An ETF which leverages k times will have returns with mean km and volatility
kv. The ETFs long term compound return e will be

e = (km) – 0.5 (kv)^2 = k m – k^2 0.5 v^2 = k (m – 0.5 v^2) – (k^2 – k) 0.5
v^2 = k c – k (k – 1) 0.5 v^2.

For k > 1, the second term will always be negative so the ETFs return will
always be less than the leveraged compound return of the underlying index.

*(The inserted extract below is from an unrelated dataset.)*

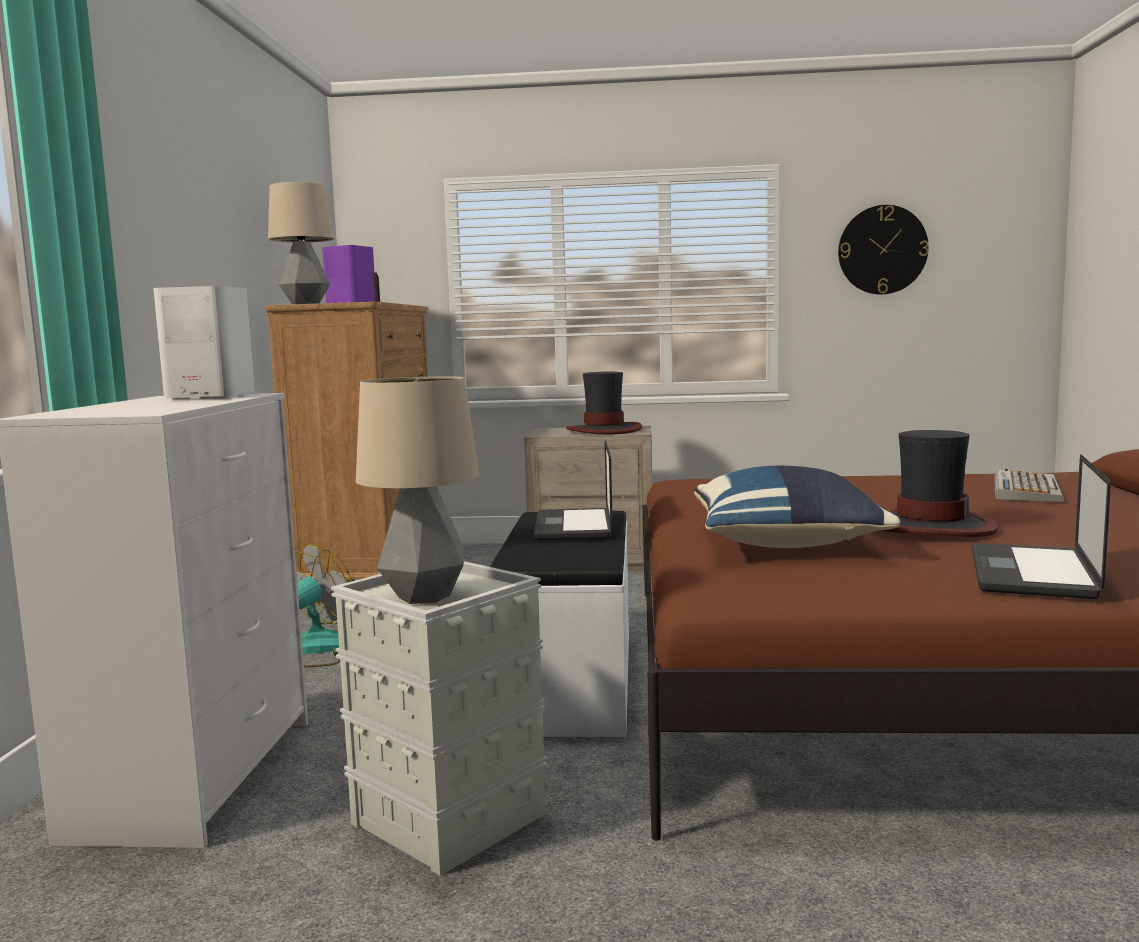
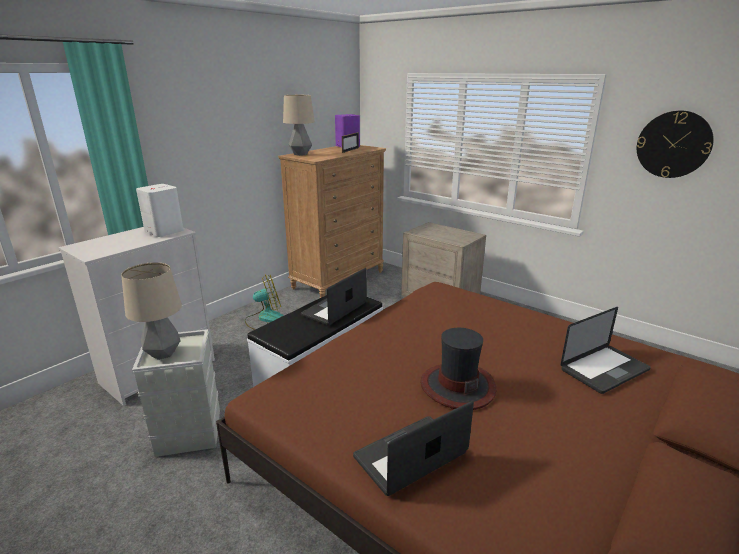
camera: 35 degrees right, 15 degrees up
hat [566,372,642,435] -> none
blue pillow [694,466,900,548] -> none
keyboard [994,469,1064,502] -> laptop [560,307,651,394]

Whether the leveraged ETF return will be more or less than the underlying
index return depends on whether

c > (k – 1) 0.5 v^2 <=> m – 0.5 v^2 > (k – 1) 0.5 v^2 <=> m > k 0.5 v^2 <=> m
/ (0.5 v^2) > k.

In other words, the leverage k has to be kept less than the m / (0.5 v^2)
which is the well known Kelly Criterion.

------
tveita
I don't know if this is a recent phenomenon or if I just haven't known where
to look before, but after the stock fall I'm seeing links to remarkably
unsophisticated "investors communities" of a kind I'd only seen for
cryptocurrencies before.

The description of these XIV derivatives just screams "run" to me, they're
pretty much guaranteed to eventually drop to 0 if you hold them long term.
Maybe they have some sort of hedging purpose in n-dimensional financial chess,
but there's no way they should have been part of someone's personal portfolio.
And yet I've heard multiple tales of people trading them, even on margin!

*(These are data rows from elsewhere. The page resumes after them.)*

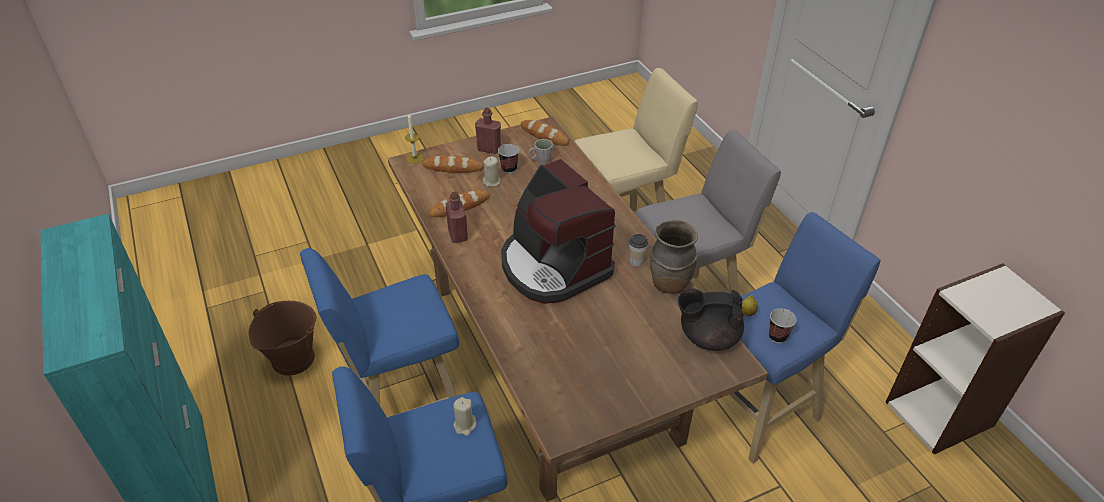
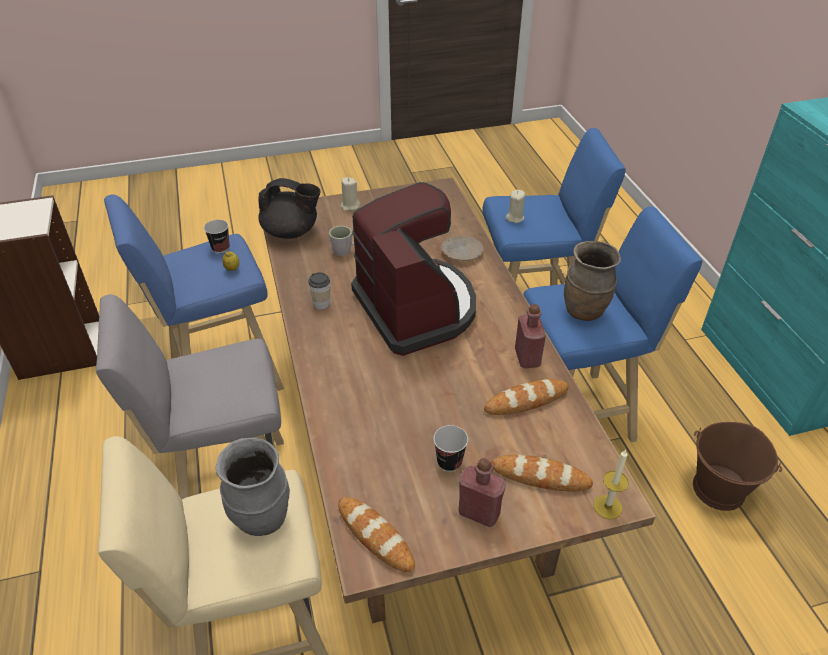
camera: 170 degrees left, 0 degrees up
beige candle [482,156,501,187] -> beige candle moved to [340,177,360,211]
grey mug [528,139,553,164] -> grey mug moved to [329,226,354,256]
brown vase [650,220,698,294] -> brown vase moved to [564,241,621,321]
none -> grey vase [216,438,290,536]
none -> beige plate [441,236,484,261]

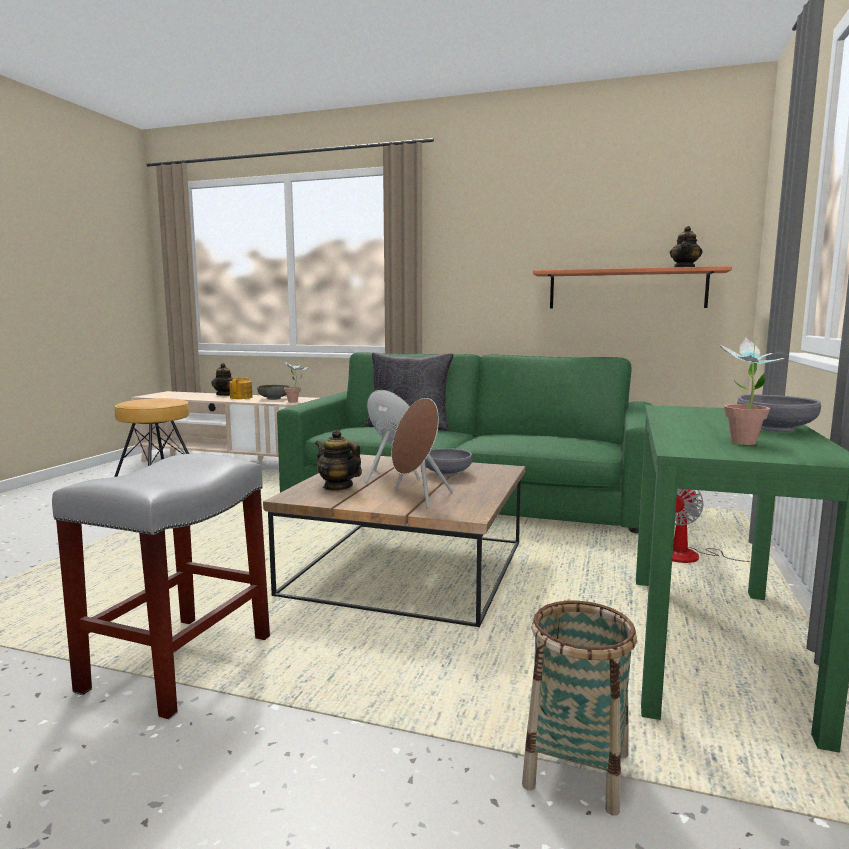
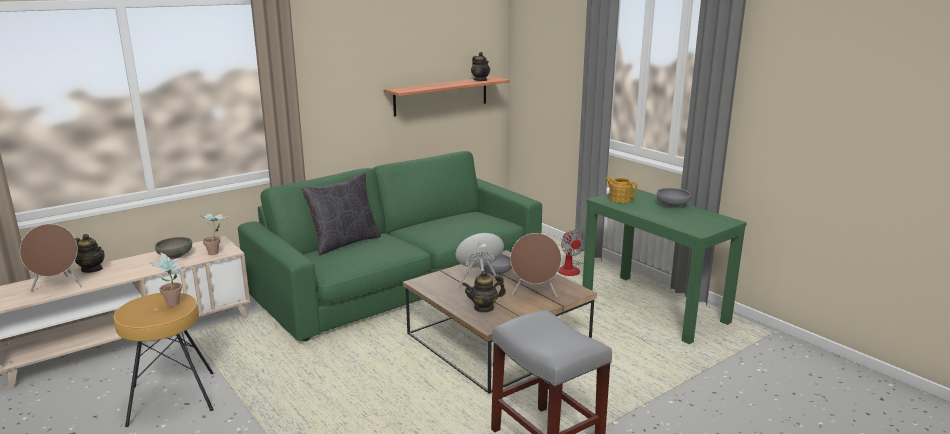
camera: 55 degrees left, 10 degrees up
teapot [229,377,252,399] -> teapot moved to [605,177,637,203]
basket [522,601,637,815] -> none
potted plant [718,337,789,445] -> potted plant moved to [150,252,184,306]
none -> brown speaker [20,224,82,292]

I'm reservedly optimistic about trading platforms like Robinhood, but maybe in
the end they'll turn out to be just another way to funnel dumb money into a
bubble.

------
joezydeco
XIV is dead.

[https://www.marketwatch.com/story/credit-suisse-announces-
pl...](https://www.marketwatch.com/story/credit-suisse-announces-plan-to-
liquidate-xiv-inverse-volatility-etn-2018-02-06)

------
hcknwscommenter
I just don't get it. Broken? The darn thing has done almost exactly what it
was designed to do. VIX futures went up after hours, way up, and XIV went way
down. That is how an inverse VIX futures product is supposed to work. I would
buy some right now if they hadn't announced liquidation.

People are acting like the ability of a product to go to zero, or close to it,
should be a deal breaker, i.e., that such products should not exist. That is
crazy. Individual common stocks go to zero (bankruptcy) all the time.